#### [REQUIREMENT]
Begin at the line containing "GRAD-73, status: In review -> Done" in the entries below and end at the line containing "GRAD-105, status: Ready -> Backlog"; transcribe that range exactly and nothing outside it.

#### [SUPPLIED MATERIAL]
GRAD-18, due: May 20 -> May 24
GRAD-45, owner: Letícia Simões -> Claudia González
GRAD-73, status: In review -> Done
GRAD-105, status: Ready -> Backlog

==

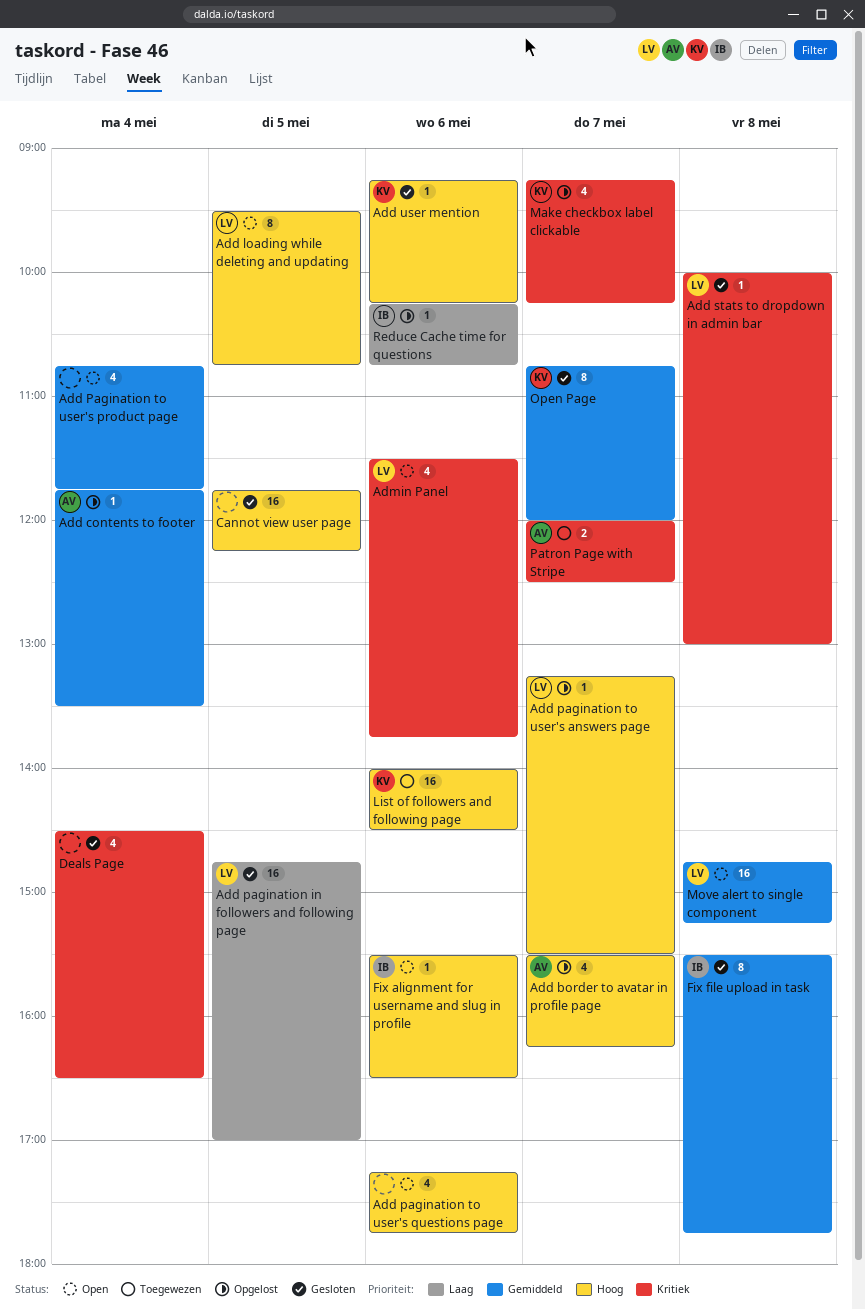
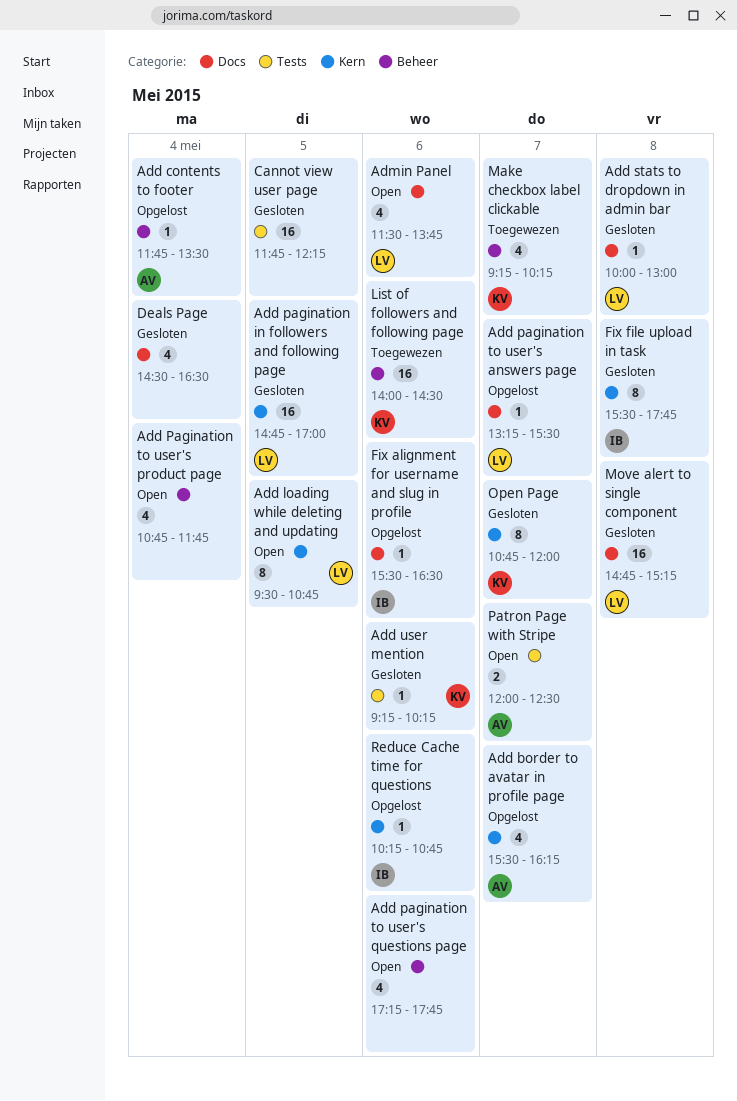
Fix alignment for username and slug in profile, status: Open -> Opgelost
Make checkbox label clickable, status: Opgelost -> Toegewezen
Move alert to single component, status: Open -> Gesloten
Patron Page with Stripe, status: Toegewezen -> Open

--

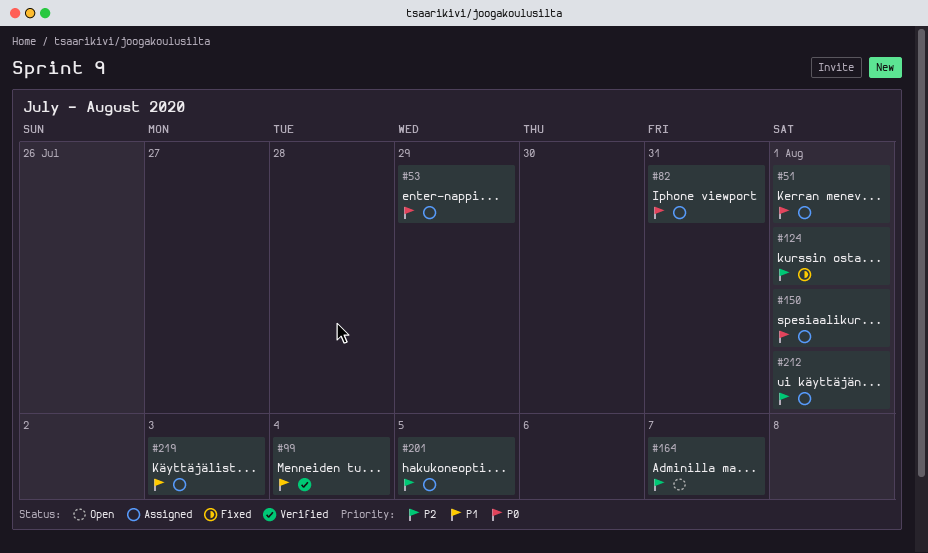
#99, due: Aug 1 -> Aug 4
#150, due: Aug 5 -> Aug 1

#### [ANSWER TO THIS EXERCISE]
GRAD-73, status: In review -> Done
GRAD-105, status: Ready -> Backlog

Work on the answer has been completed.